In the first part of this dissertation, I explore the profile of the negative polarity illusion, a case in which a sentence containing an unlicensed negative polarity item and a preceding, but not structurally-relevant licensor is perceived as if it is acceptable, at least in early stages of processing. I consider various proposals for the grammatical knowledge that determines the restricted distribution of negative polarity items, and possible algorithms for using that grammatical knowledge in real time to process a sentence containing a negative polarity item. I also discuss possible parallels between negative polarity illusions and superficially-similar illusory phenomena in other domains, such as subject-verb agreement. Across sixteen experiments, I show that the profile of the illusion is more restricted than previously thought. Illusions do not always arise when an unlicensed negative polarity item is preceded by a structurally-irrelevant licensor, and the circumstances under which they do arise are quite specific. These findings suggest that the negative polarity illusion may be meaningfully distinct from other illusory phenomena, though this conclusion does not necessarily require stipulating a separate mechanism for every illusion. I discuss the implications of these findings for possible real-time implementations of grammatical knowledge.

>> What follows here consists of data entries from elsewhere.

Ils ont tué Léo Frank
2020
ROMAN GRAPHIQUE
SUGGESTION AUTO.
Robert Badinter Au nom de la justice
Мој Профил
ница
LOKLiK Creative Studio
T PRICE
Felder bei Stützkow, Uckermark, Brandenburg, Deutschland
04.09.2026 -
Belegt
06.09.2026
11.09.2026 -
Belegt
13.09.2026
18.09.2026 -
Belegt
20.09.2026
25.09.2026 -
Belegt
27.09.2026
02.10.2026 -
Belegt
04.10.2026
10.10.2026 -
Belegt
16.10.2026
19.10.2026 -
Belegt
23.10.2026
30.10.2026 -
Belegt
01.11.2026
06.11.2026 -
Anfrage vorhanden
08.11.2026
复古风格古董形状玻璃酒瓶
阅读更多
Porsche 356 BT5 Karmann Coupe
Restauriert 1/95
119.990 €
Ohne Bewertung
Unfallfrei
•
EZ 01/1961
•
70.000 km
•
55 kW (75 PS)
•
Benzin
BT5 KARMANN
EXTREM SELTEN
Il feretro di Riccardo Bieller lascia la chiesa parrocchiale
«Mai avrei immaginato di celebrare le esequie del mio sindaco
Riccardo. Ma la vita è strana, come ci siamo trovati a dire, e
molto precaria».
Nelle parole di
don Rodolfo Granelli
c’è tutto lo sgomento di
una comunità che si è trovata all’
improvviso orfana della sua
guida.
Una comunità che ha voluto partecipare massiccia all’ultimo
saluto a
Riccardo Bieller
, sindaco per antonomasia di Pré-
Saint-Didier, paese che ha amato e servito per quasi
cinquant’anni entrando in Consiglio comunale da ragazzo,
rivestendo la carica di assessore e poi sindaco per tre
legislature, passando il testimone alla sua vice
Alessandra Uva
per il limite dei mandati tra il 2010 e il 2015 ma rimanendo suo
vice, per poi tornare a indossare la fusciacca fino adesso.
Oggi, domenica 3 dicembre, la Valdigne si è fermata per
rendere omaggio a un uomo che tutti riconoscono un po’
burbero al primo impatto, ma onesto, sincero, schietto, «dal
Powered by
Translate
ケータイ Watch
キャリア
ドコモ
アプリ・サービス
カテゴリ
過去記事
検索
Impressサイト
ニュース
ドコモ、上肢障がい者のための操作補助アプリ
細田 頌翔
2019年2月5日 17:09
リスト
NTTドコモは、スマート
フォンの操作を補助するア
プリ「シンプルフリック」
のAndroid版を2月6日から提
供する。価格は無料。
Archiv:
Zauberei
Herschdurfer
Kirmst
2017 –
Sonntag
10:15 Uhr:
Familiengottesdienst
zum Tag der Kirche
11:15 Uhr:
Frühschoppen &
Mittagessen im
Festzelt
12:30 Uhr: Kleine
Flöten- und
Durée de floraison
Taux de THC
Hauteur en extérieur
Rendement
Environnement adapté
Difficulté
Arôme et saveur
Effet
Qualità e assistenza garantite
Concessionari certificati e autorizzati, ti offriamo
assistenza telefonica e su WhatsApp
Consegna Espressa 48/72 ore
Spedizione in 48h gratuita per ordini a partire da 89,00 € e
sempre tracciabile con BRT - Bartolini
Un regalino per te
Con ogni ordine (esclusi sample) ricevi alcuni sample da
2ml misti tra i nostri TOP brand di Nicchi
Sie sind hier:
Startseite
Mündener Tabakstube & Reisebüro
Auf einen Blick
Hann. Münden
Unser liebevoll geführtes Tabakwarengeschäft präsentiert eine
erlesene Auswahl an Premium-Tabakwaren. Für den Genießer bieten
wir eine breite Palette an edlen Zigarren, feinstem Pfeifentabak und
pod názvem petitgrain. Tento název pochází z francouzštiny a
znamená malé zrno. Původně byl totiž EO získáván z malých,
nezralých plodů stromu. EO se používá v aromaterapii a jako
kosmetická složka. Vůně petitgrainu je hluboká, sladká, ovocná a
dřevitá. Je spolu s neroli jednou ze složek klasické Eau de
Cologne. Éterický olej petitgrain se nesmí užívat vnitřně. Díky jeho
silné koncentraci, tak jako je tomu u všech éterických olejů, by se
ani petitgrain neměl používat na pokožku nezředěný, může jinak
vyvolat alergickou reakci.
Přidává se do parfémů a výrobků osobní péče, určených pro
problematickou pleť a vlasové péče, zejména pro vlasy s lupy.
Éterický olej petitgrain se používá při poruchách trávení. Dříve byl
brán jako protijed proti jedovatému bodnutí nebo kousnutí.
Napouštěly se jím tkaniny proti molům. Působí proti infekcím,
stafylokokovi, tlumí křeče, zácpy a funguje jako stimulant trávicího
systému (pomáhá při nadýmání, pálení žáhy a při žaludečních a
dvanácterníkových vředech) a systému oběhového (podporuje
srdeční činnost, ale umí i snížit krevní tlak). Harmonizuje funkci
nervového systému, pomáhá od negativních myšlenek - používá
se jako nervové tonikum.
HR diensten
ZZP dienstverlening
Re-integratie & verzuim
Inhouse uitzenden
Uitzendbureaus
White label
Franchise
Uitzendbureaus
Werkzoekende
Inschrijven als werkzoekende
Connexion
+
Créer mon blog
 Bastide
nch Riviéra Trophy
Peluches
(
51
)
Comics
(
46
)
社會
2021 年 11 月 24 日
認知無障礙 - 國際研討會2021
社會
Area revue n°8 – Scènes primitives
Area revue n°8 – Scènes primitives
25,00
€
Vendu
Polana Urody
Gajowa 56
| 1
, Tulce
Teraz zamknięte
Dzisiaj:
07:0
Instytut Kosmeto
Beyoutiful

In the second part of this dissertation, I turn to the substitution illusion, a case in which a word in a trivia fact is swapped out for another word, making the sentence a world knowledge violation, but comprehenders do not consciously detect the anomalous nature of the sentence. Here I attempt to develop specific and testable hypotheses about the source of the illusion, paying particular attention to how the same mechanism that "fails" in illusion sentences (in that it does not allow the comprehender to detect the anomaly) serves the comprehender well in other circumstances. I demonstrate that the substitution illusion, like the negative polarity illusion, is more restricted than previously thought - some stimuli yield very high illusion rates while others yield very low illusion rates, and this variability appears to be non-random. In seven experiments, I pursue both a correlational approach and an experimental manipulation of illusion rates, in order to narrow the space of possible explanations for the illusion.

These investigations collectively demonstrate that occasional errors in comprehension do not necessarily reflect the use of "shortcuts" in sentence processing, and can be explained by the interaction of the linguistic system with non-linguistic components of the cognitive architecture, such as memory and attention. While neither illusion phenomenon is ultimately fully explained, the research presented here constitutes an important step forward in our understanding of both domains and their broader implications.